Instructions to follow
Leaving the pictures aside, write out the whole listing below exactly.

Records to use
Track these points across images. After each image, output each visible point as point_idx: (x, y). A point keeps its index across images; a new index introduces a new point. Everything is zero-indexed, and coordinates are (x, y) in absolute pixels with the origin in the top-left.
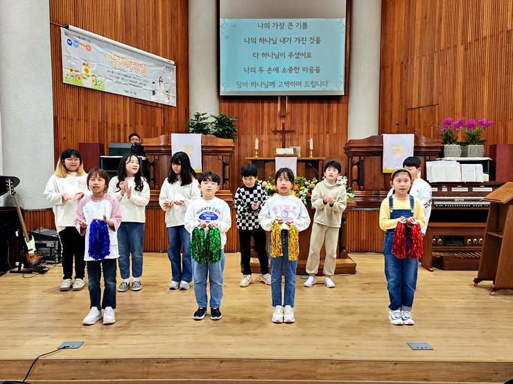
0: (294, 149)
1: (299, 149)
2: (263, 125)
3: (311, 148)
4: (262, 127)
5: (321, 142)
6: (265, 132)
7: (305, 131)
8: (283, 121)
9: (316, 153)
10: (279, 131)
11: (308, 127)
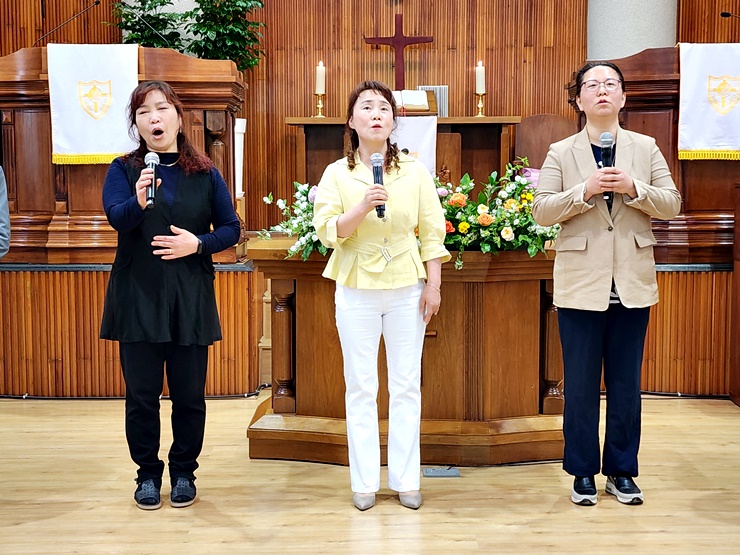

Solution to this task
Track these points across images. After each image, output each visible point as point_idx: (x, y). A point keeps its index across images; a new index introduces a new point. Everything is zero-indexed, and coordinates are (x, y) in absolute pixels with the origin in the top-left.
0: (294, 149)
1: (299, 149)
2: (263, 125)
3: (311, 148)
4: (262, 127)
5: (321, 142)
6: (265, 132)
7: (305, 131)
8: (283, 121)
9: (316, 153)
10: (279, 131)
11: (308, 127)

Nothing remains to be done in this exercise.